In an earlier post I said, "If you asked the head of a company which employee they'd prefer: the perfect team player who doesn't rock the boat or the one who is brave enough to stand up and fight for something rather than accept the watered-down group think that maintains the status quo (or makes things worse), who would they SAY they'd choose? Who would they REALLY choose?

In his book Re-imagine", Tom Peters says, "We will win this battle... and the larger war... only when our talent pool is both deep and broad. Only when our organizations are chock-a-block with obstreperous people who are determined to bend the rules at every turn..."

So yes, I'm thinking Mr. CEO of Very Large Company would say that their company should take the upstart whatever-it-takes person over the ever-compromising team player. "If that person shakes us up, gets us to rethink, creates a little tension, well that's a Good Thing", the CEO says. riiiiiiiiiight. While I believe most CEOs do think this way, wow, that attitude reverses itself quite dramatically the futher you reach down the org chart. There's a canyon-sized gap between what company heads say they want (brave, bold, innovative) and what their own middle management seems to prefer (yes-men, worker bees, team players). "

------------------------------------------------------------------------

## Short problem 1
According to the post on team players, what does middle management seem to prefer?
The records below this point are unrelated to the text above.

------------------------------------------------------------------------

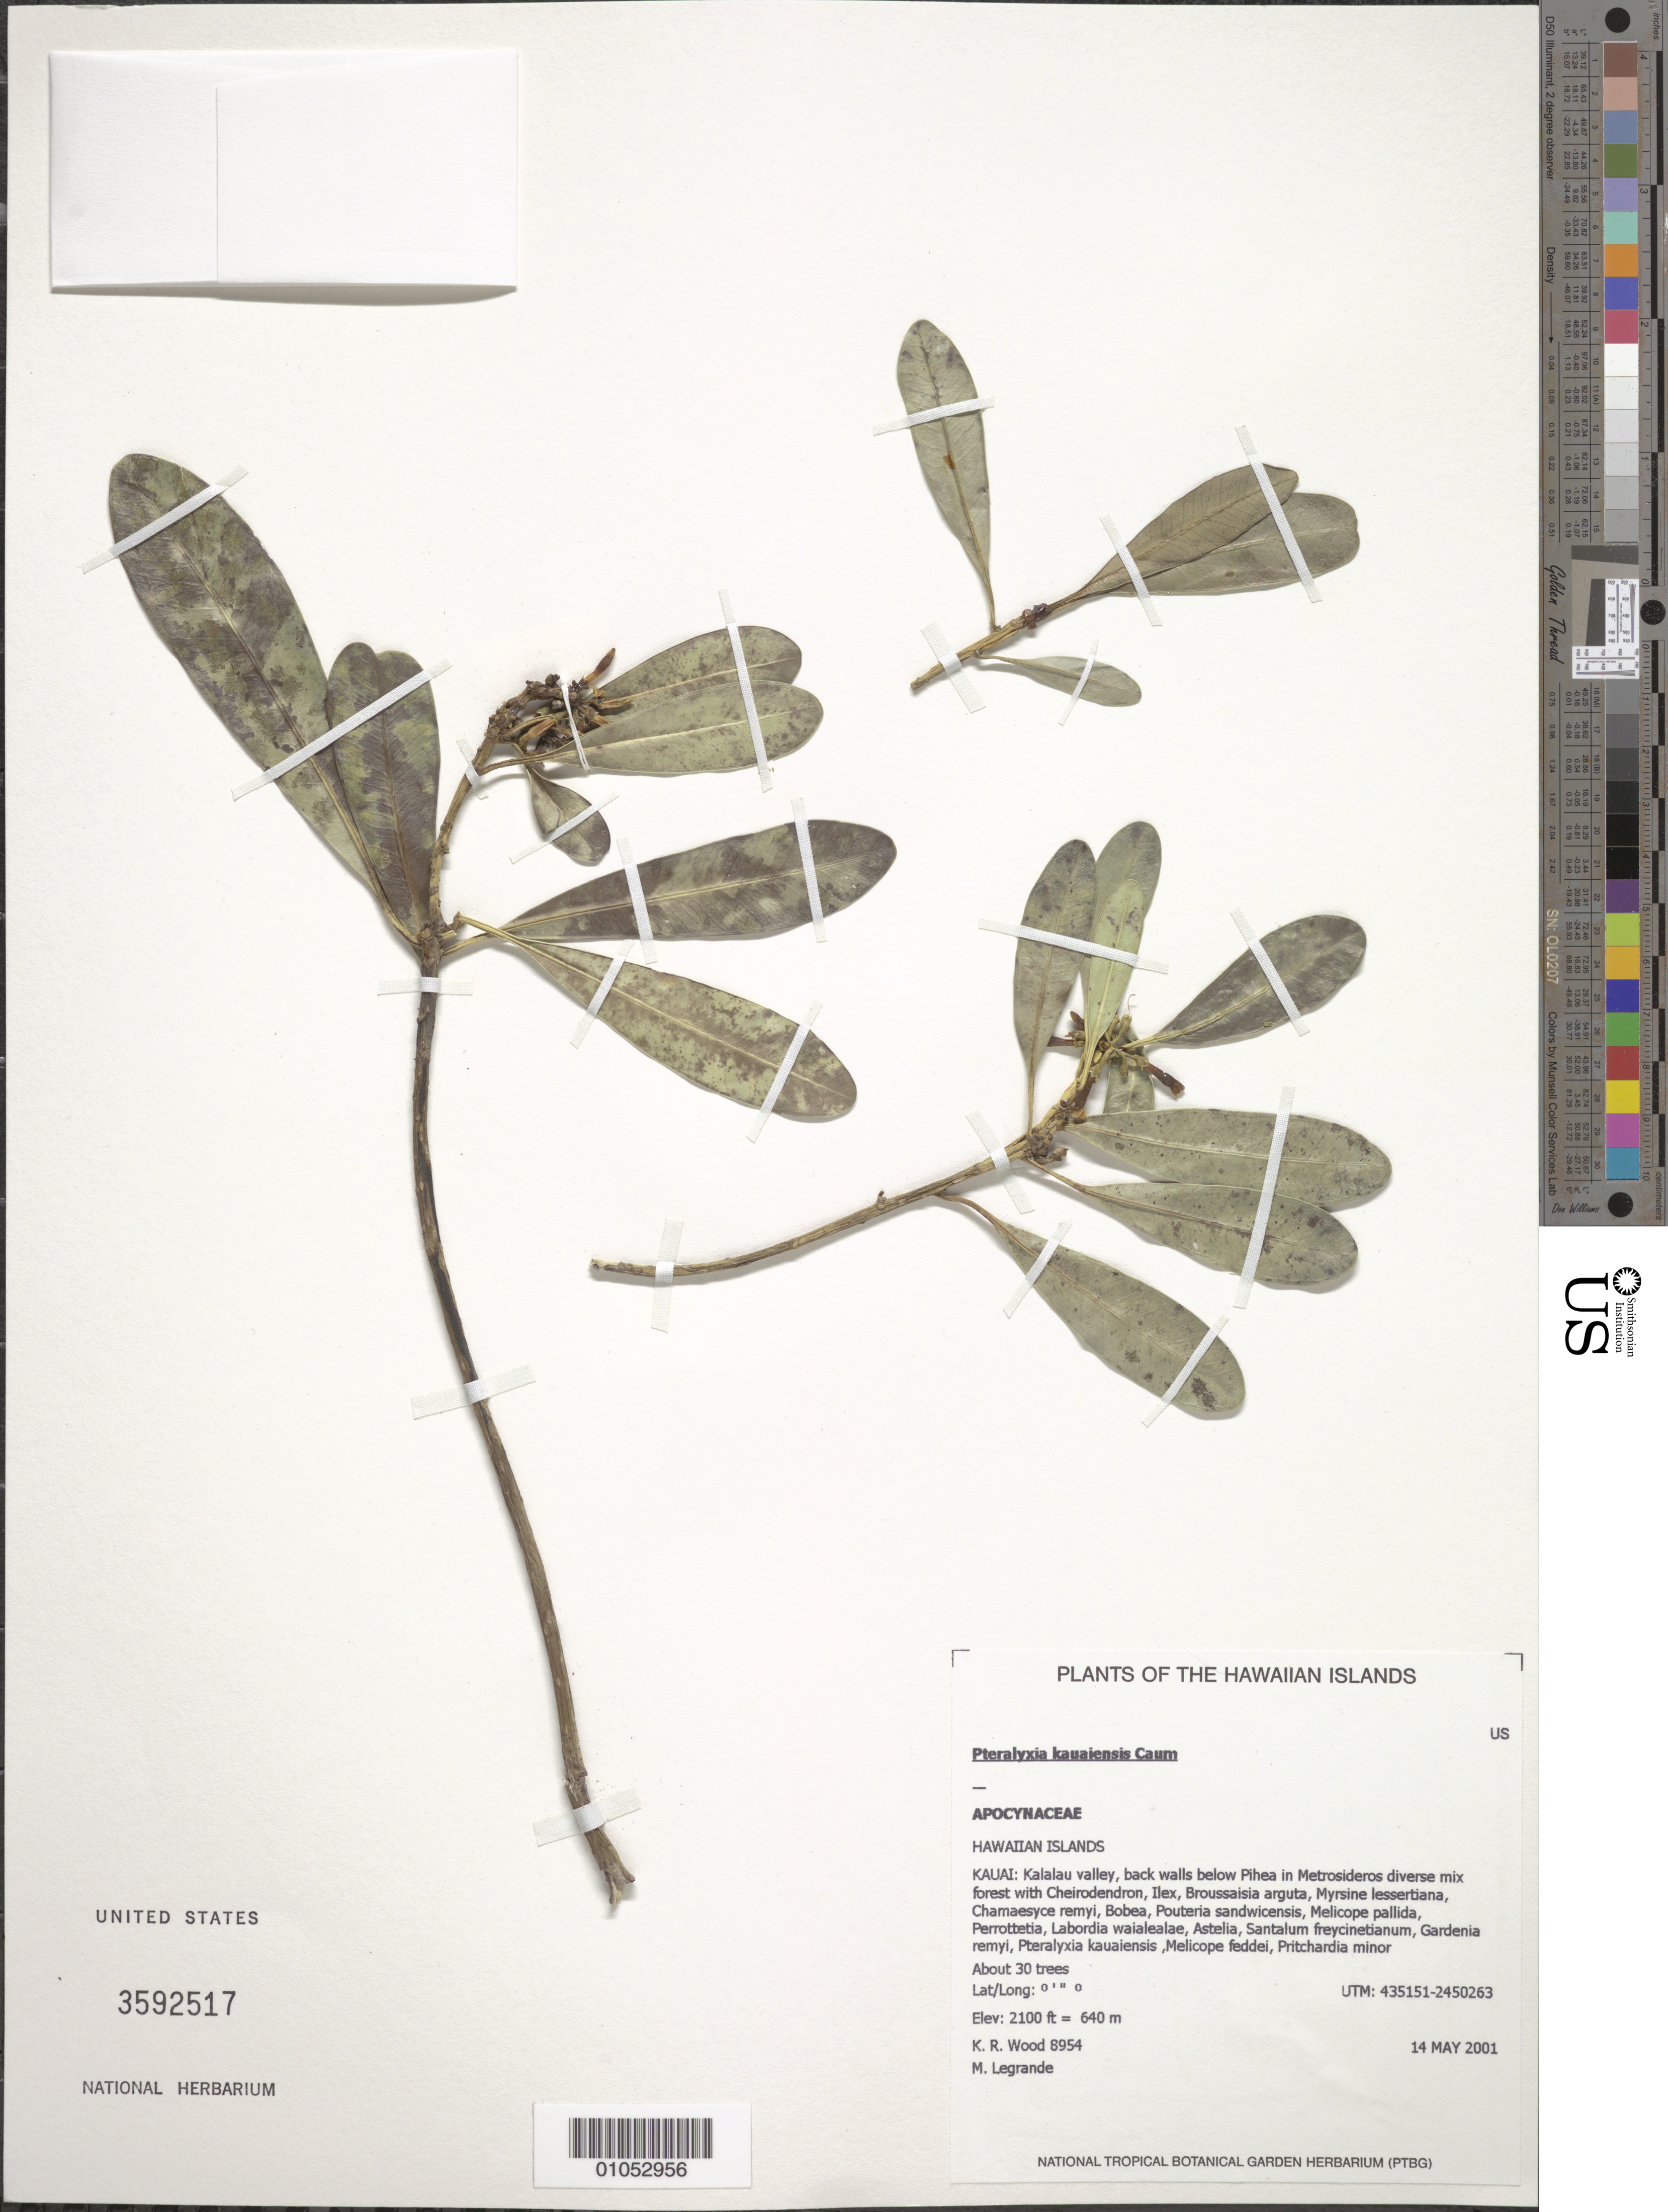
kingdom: Plantae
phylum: Tracheophyta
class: Magnoliopsida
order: Gentianales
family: Apocynaceae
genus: Pteralyxia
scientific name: Pteralyxia kauaiensis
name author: Caum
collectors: K. R. Wood & M. LeGrande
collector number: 8954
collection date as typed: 14 May 2001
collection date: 2001-05-14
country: United States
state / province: Hawaii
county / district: Kauai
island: Kaua'i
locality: Kalalau valley, back walls below Pihea.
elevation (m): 640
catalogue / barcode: US 3592517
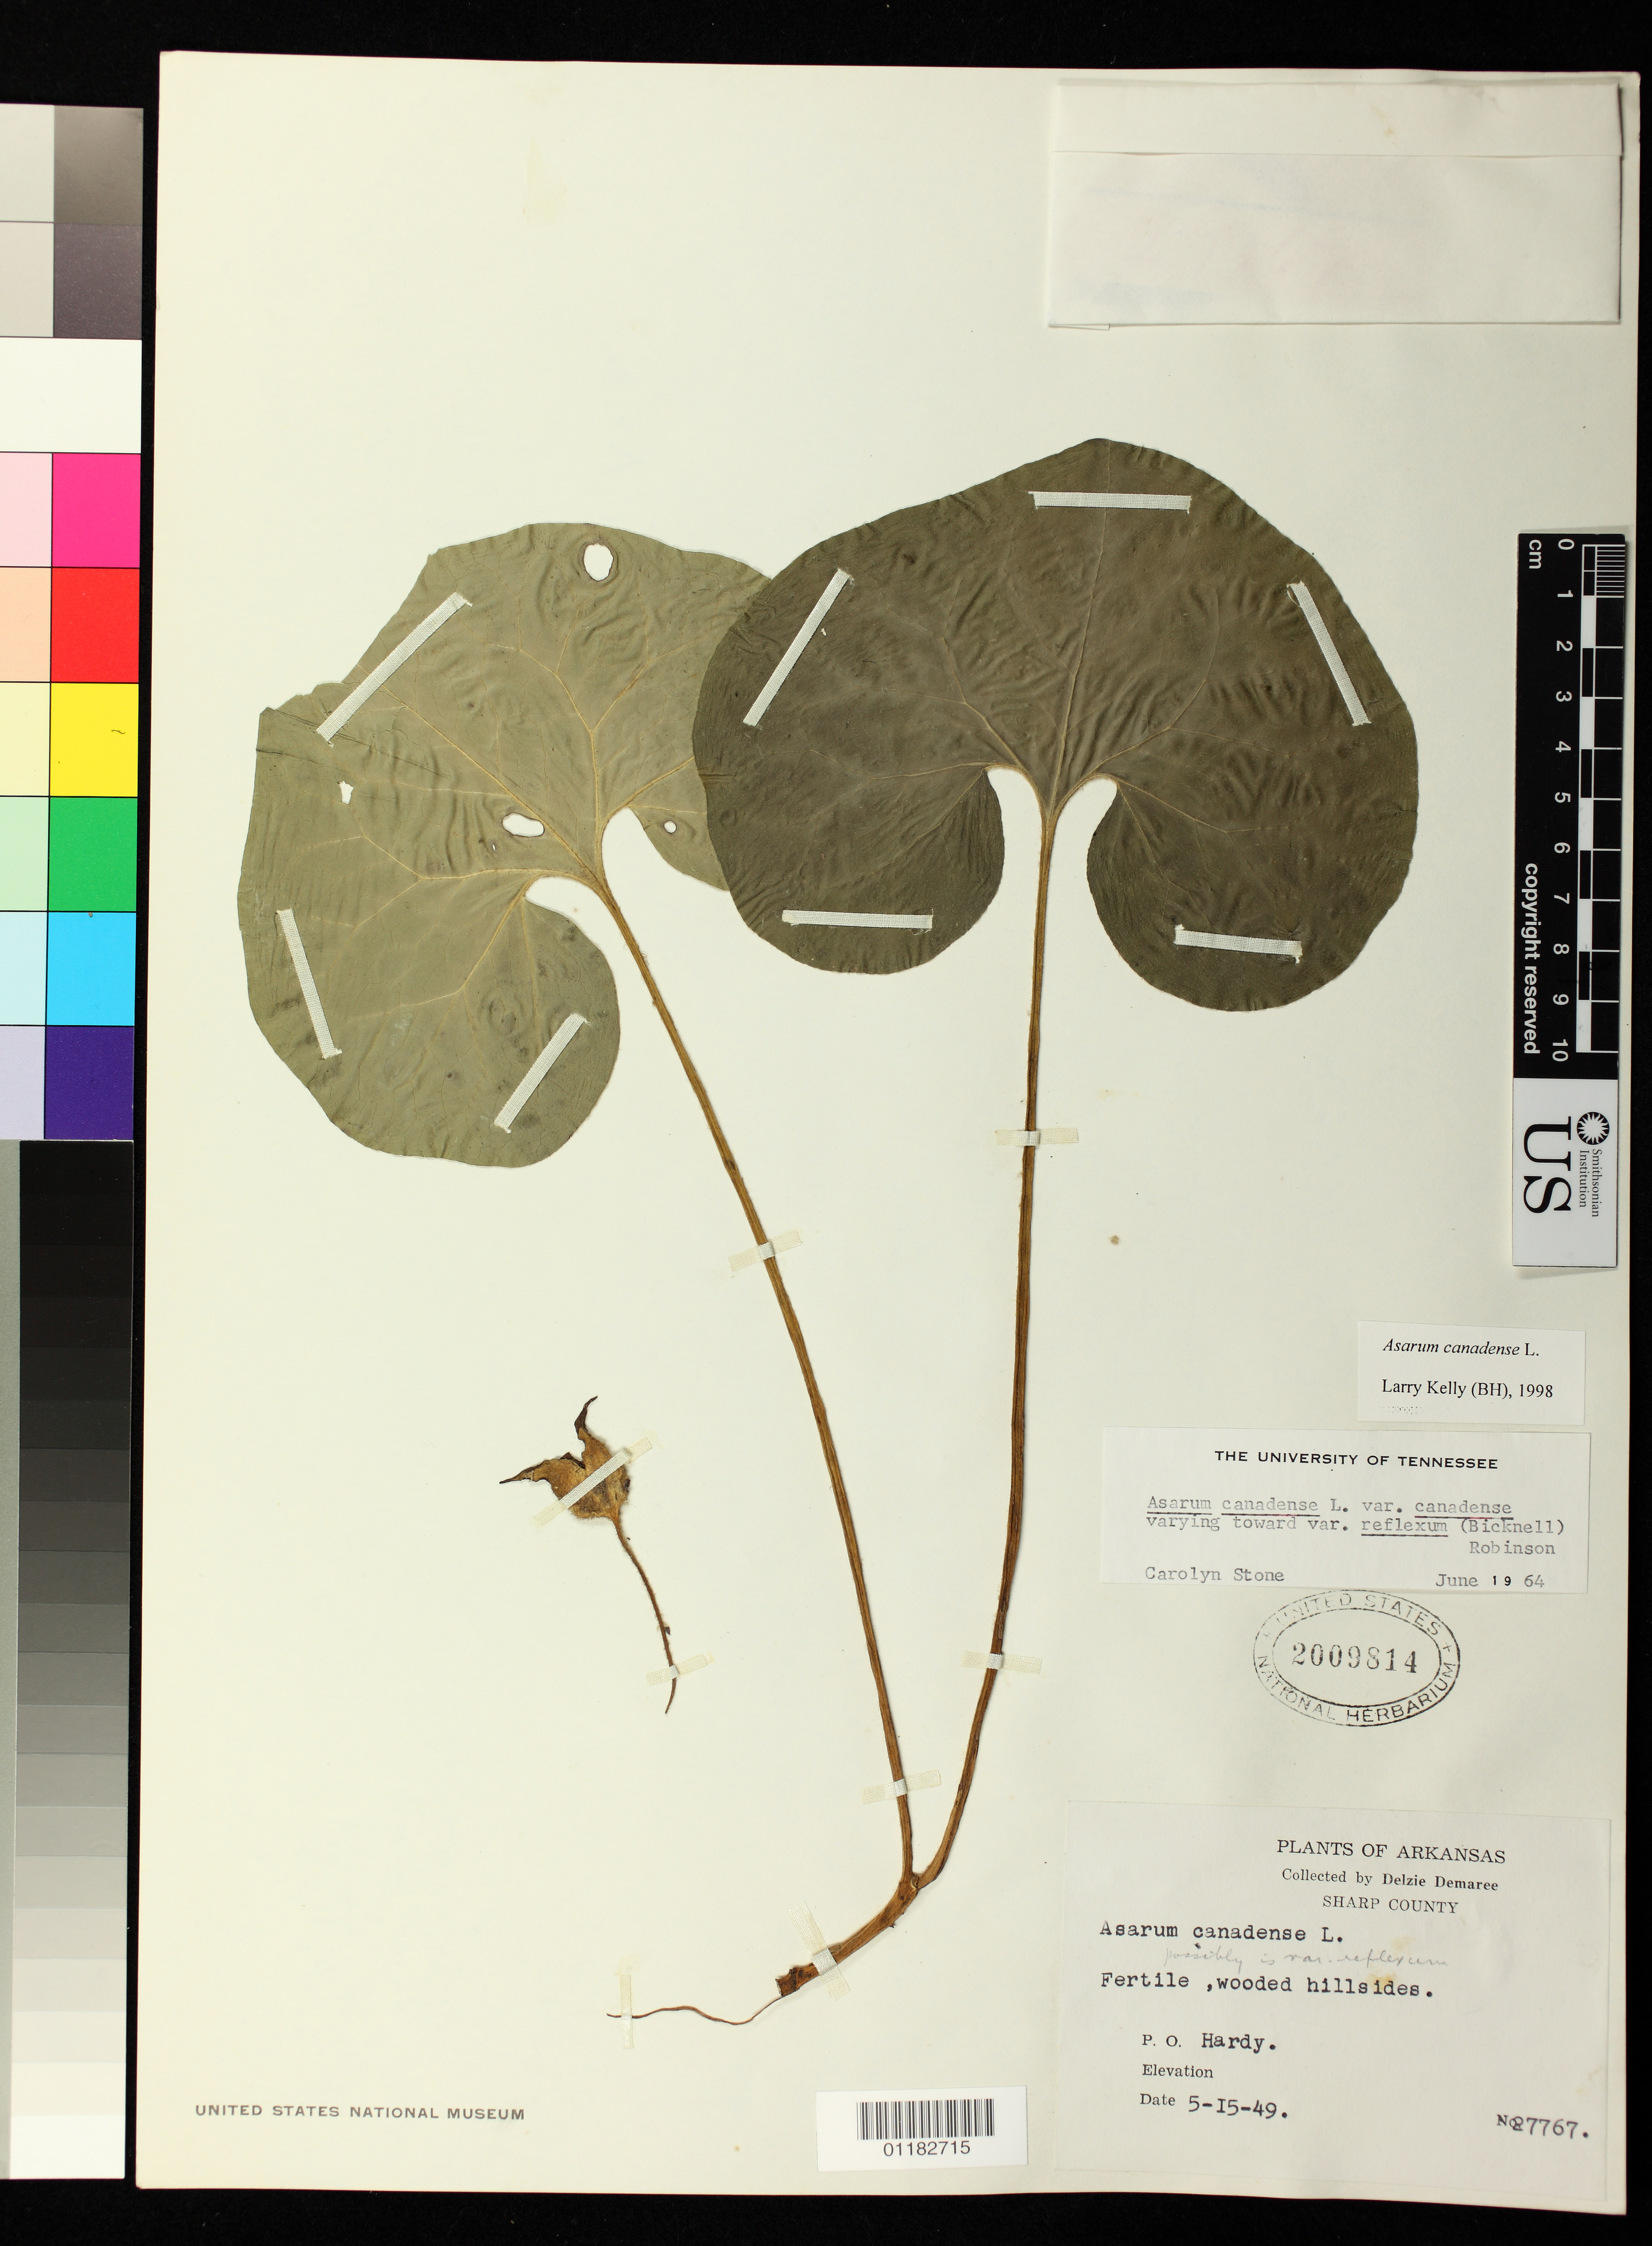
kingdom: Plantae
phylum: Tracheophyta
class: Magnoliopsida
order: Piperales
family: Aristolochiaceae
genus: Asarum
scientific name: Asarum canadense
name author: L.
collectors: D. Demaree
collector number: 27767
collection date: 1949-05-15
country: United States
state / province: Arkansas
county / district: Sharp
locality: P.O. Hardy, Sharp County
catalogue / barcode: US 2009814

------------------------------------------------------------------------

## Short problem 2
Arrange the records as a Markdown table with the columns Row and Line, starting at the line that contains "order: Piperales" and ending at the last line of the records, both included. Leave out blank lines.

## Full response 1
Yes-men, worker bees, and team players.

## Full response 2
| Row | Line |
|---|---|
| 1 | order: Piperales |
| 2 | family: Aristolochiaceae |
| 3 | genus: Asarum |
| 4 | scientific name: Asarum canadense |
| 5 | name author: L. |
| 6 | collectors: D. Demaree |
| 7 | collector number: 27767 |
| 8 | collection date: 1949-05-15 |
| 9 | country: United States |
| 10 | state / province: Arkansas |
| 11 | county / district: Sharp |
| 12 | locality: P.O. Hardy, Sharp County |
| 13 | catalogue / barcode: US 2009814 |